Tindakan ini melanjutkan dari kegiatan penggerebekan Direktorat Reserse Narkoba Polda Metro Jaya terhadap sindikat narkoba jenis sabu yang dijadikan liquid vape di sebuah rumah di Jalan Melati Nomor 19, Meruya Utara, Kembangan, Jakarta Barat, Sabtu (14/1/2023) 

Berdasarkan hasil pemeriksaan, bahan baku barang haram itu masuk dari perdagangan narkoba internasional Iran, Tiongkok, dan Hongkong. “Sejauh ini (kasus dalam) proses untuk dikembangkan karena ini merupakan clan distance internasional, tentu banyak proses pendalaman,” ujarnya dikutip Senin (16/1/2023). 

Saat ini,  baru satu orang yang diamankan dan ditetapkan sebagai tersangka sindikat internasional penyelundupan narkoba oleh pihak kepolisian adalah satu orang berinisial MR. MR merupakan warga negara Indonesia (WNI), yang tinggal di Kemanggisan Raya, Palmerah, Jakarta Barat. 

Informasi dan data penting ini terungkap berdasarkan investasi gabungan antara Polda Metri Jaya dan Bea Cukai Bandara Soekarno-Hatta. Investasi gabungan ini dilakukan untuk menindak kasus peredaran narkotika yang masuk dari luar negeri, baik itu berupa barang jadi ataupun bahan baku. “Bahan baku untuk pembuatan narkotika untuk yang kali ini (di Meruya Utara) masuknya bahan baku dari Iran, kemudian melintir dulu ke Hongkong baru masuk ke Indonesia,” jelasnya. 

“Ini dua kali pengiriman dalam waktu berdekatan dan bisa kami ungkap di tempat kejadian perkara (TKP) saat ini,” tambahnya. 

Dalam penggerebekan tersebut didapati banyak liquid cair siap edar yang telah dikemas didalam botol yang dijual Rp200 ribu. Rencananya akan dijual Rp 200 ribu per botol dan akan diedarkan di wilayah Jabodetabek. Karena belinya juga via online," ujar Dirnarkoba Polda Metro Jaya Kombes Mukti Juharsa. 

Mukti menambahkan, bahwa polisi telah melakukan pengembangan terkait kasus liquid vape cair yang mudah didapatkan. "Liquid ini adalah barang yang dijual bebas.
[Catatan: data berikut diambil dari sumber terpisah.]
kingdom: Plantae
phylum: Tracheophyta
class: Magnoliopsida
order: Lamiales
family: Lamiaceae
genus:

Pelaku menggunakan akun telegramnya, untuk menjual ini," imbuhnya. 

"Makanya kami akan melakukan penyelidikan lebih dalam terhadap liquid-liquid yang dijual bebas melalui online, karena masih ada lagi yang terindikasi yang masih melakukan barang ini di luar. Melakukan mengolah sabu menjadi likuid ini," tambahnya. 

Terpisah, Anggota Komisi IX DPR Irma Suryani Chaniago mendesak pemerintah untuk menghentikan peredaran rokok elektrik atau vape, menyusul temuan adanya kandungan narkoba dalam cairan rokok elektrik. 

Produsen narkoba kini menggunakan jenis sabu cair dicampurkan ke dalam cairan vape. Irma mendesak agar pemerintah bersama aparat penegak hukum untuk segera menindaklanjuti kasus tersebut, karena dikhawatirkan kejadian seperti ini akan bisa terjadi di lain waktu. 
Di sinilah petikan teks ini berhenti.